When you copy the records, keep every word exact and leave the pictures out.
-- SUPPLIED DATA follows --
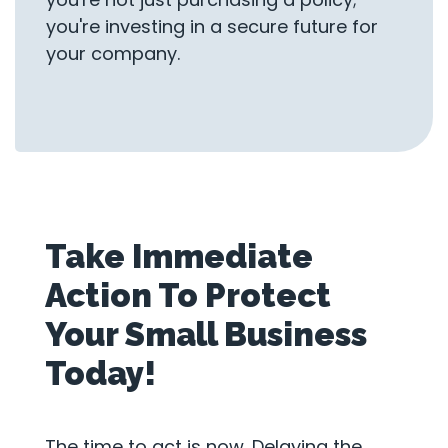
you're investing in a secure future for
your company.
Take Immediate
Action To Protect
Your Small Business
Today!
The time to act is now. Delaying the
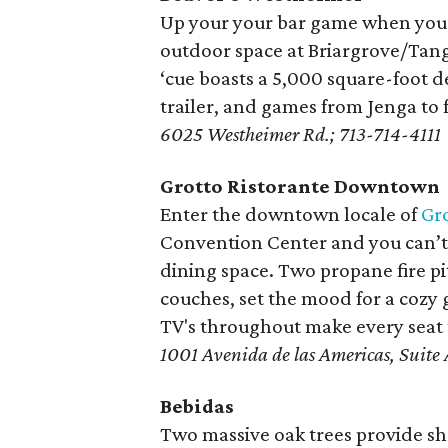
Up your your bar game when you 
outdoor space at Briargrove/Tan
‘cue boasts a 5,000 square-foot de
trailer, and games from Jenga to 
6025 Westheimer Rd.; 713-714-4111
Grotto Ristorante Downtown
Enter the downtown locale of
Gro
Convention Center and you can’t m
dining space. Two propane fire pi
couches, set the mood for a cozy g
TV's throughout make every seat t
1001 Avenida de las Americas, Suit
Bebidas
Two massive oak trees provide sh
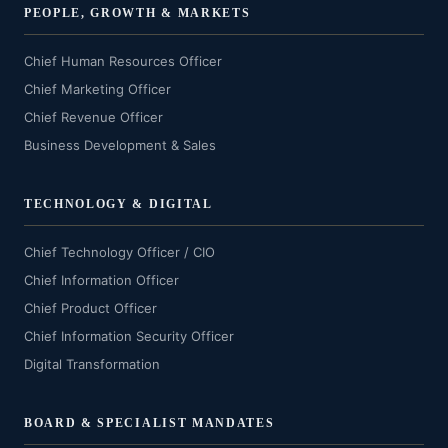
PEOPLE, GROWTH & MARKETS
Chief Human Resources Officer
Chief Marketing Officer
Chief Revenue Officer
Business Development & Sales
TECHNOLOGY & DIGITAL
Chief Technology Officer / CIO
Chief Information Officer
Chief Product Officer
Chief Information Security Officer
Digital Transformation
BOARD & SPECIALIST MANDATES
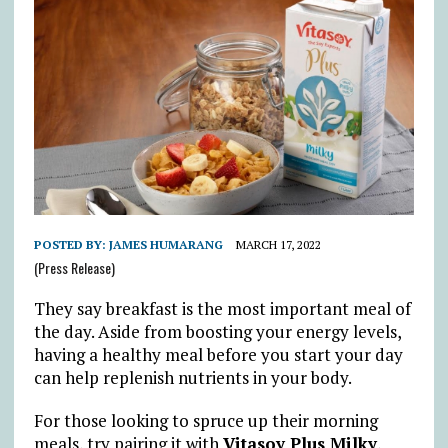
POSTED BY:
JAMES HUMARANG
MARCH 17, 2022
(Press Release)
They say breakfast is the most important meal of
the day. Aside from boosting your energy levels,
having a healthy meal before you start your day
can help replenish nutrients in your body.
For those looking to spruce up their morning
meals, try pairing it with
Vitasoy Plus Milky
,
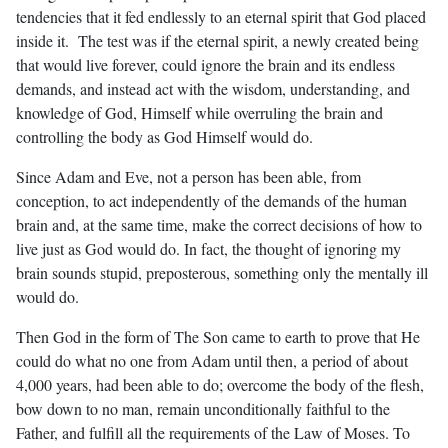
tendencies that it fed endlessly to an eternal spirit that God placed
inside it. The test was if the eternal spirit, a newly created being
that would live forever, could ignore the brain and its endless
demands, and instead act with the wisdom, understanding, and
knowledge of God, Himself while overruling the brain and
controlling the body as God Himself would do.
Since Adam and Eve, not a person has been able, from
conception, to act independently of the demands of the human
brain and, at the same time, make the correct decisions of how to
live just as God would do. In fact, the thought of ignoring my
brain sounds stupid, preposterous, something only the mentally ill
would do.
Then God in the form of The Son came to earth to prove that He
could do what no one from Adam until then, a period of about
4,000 years, had been able to do; overcome the body of the flesh,
bow down to no man, remain unconditionally faithful to the
Father, and fulfill all the requirements of the Law of Moses. To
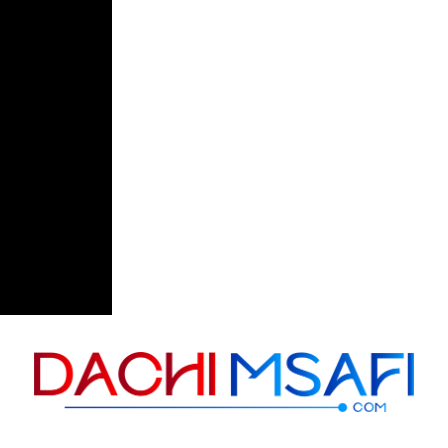
Skip to content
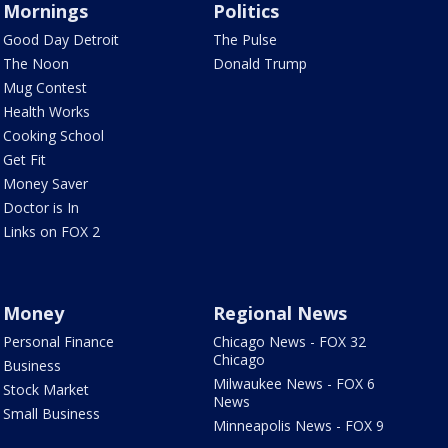
Mornings
Politics
Good Day Detroit
The Pulse
The Noon
Donald Trump
Mug Contest
Health Works
Cooking School
Get Fit
Money Saver
Doctor is In
Links on FOX 2
Money
Regional News
Personal Finance
Chicago News - FOX 32
Chicago
Business
Milwaukee News - FOX 6
Stock Market
News
Small Business
Minneapolis News - FOX 9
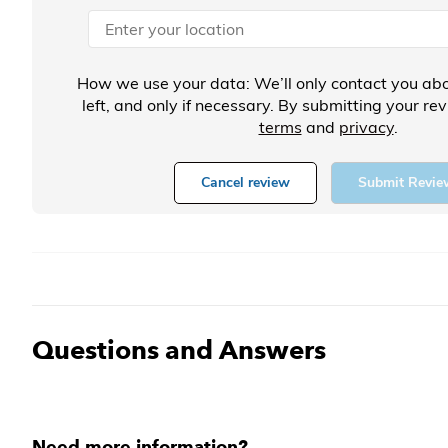
How we use your data: We’ll only contact you abo
left, and only if necessary. By submitting your re
terms
and
privacy
.
Cancel review
Submit Revie
Questions and Answers
Need more information?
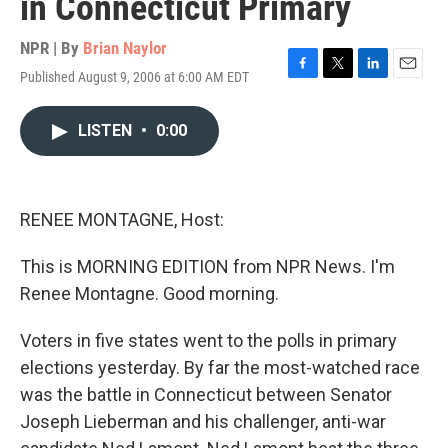
in Connecticut Primary
NPR | By
Brian Naylor
Published August 9, 2006 at 6:00 AM EDT
F
T
L
E
a
w
i
m
c
i
n
a
LISTEN
•
0:00
e
t
k
i
b
t
e
l
o
e
d
o
r
I
k
n
RENEE MONTAGNE, Host:
This is MORNING EDITION from NPR News. I'm
Renee Montagne. Good morning.
Voters in five states went to the polls in primary
elections yesterday. By far the most-watched race
was the battle in Connecticut between Senator
Joseph Lieberman and his challenger, anti-war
-- SUPPLIED DATA concluded --
### ANSWER BELOW
you're investing in a secure future for
your company.
Take Immediate
Action To Protect
Your Small Business
Today!
The time to act is now. Delaying the
Up your your bar game when you 
outdoor space at Briargrove/Tan
‘cue boasts a 5,000 square-foot de
trailer, and games from Jenga to 
6025 Westheimer Rd.; 713-714-4111
Grotto Ristorante Downtown
Enter the downtown locale of
Gro
Convention Center and you can’t m
dining space. Two propane fire pi
couches, set the mood for a cozy g
TV's throughout make every seat t
1001 Avenida de las Americas, Suit
Bebidas
Two massive oak trees provide sh
PEOPLE, GROWTH & MARKETS
Chief Human Resources Officer
Chief Marketing Officer
Chief Revenue Officer
Business Development & Sales
TECHNOLOGY & DIGITAL
Chief Technology Officer / CIO
Chief Information Officer
Chief Product Officer
Chief Information Security Officer
Digital Transformation
BOARD & SPECIALIST MANDATES
POSTED BY:
JAMES HUMARANG
MARCH 17, 2022
(Press Release)
They say breakfast is the most important meal of
the day. Aside from boosting your energy levels,
having a healthy meal before you start your day
can help replenish nutrients in your body.
For those looking to spruce up their morning
meals, try pairing it with
Vitasoy Plus Milky
,
tendencies that it fed endlessly to an eternal spirit that God placed
inside it. The test was if the eternal spirit, a newly created being
that would live forever, could ignore the brain and its endless
demands, and instead act with the wisdom, understanding, and
knowledge of God, Himself while overruling the brain and
controlling the body as God Himself would do.
Since Adam and Eve, not a person has been able, from
conception, to act independently of the demands of the human
brain and, at the same time, make the correct decisions of how to
live just as God would do. In fact, the thought of ignoring my
brain sounds stupid, preposterous, something only the mentally ill
would do.
Then God in the form of The Son came to earth to prove that He
could do what no one from Adam until then, a period of about
4,000 years, had been able to do; overcome the body of the flesh,
bow down to no man, remain unconditionally faithful to the
Father, and fulfill all the requirements of the Law of Moses. To
Skip to content
Mornings
Politics
Good Day Detroit
The Pulse
The Noon
Donald Trump
Mug Contest
Health Works
Cooking School
Get Fit
Money Saver
Doctor is In
Links on FOX 2
Money
Regional News
Personal Finance
Chicago News - FOX 32
Chicago
Business
Milwaukee News - FOX 6
Stock Market
News
Small Business
Minneapolis News - FOX 9
How we use your data: We’ll only contact you abo
left, and only if necessary. By submitting your re
terms
and
privacy
.
Cancel review
Submit Revie
Questions and Answers
Need more information?
in Connecticut Primary
NPR | By
Brian Naylor
Published August 9, 2006 at 6:00 AM EDT
F
T
L
E
a
w
i
m
c
i
n
a
LISTEN
•
0:00
e
t
k
i
b
t
e
l
o
e
d
o
r
I
k
n
RENEE MONTAGNE, Host:
This is MORNING EDITION from NPR News. I'm
Renee Montagne. Good morning.
Voters in five states went to the polls in primary
elections yesterday. By far the most-watched race
was the battle in Connecticut between Senator
Joseph Lieberman and his challenger, anti-war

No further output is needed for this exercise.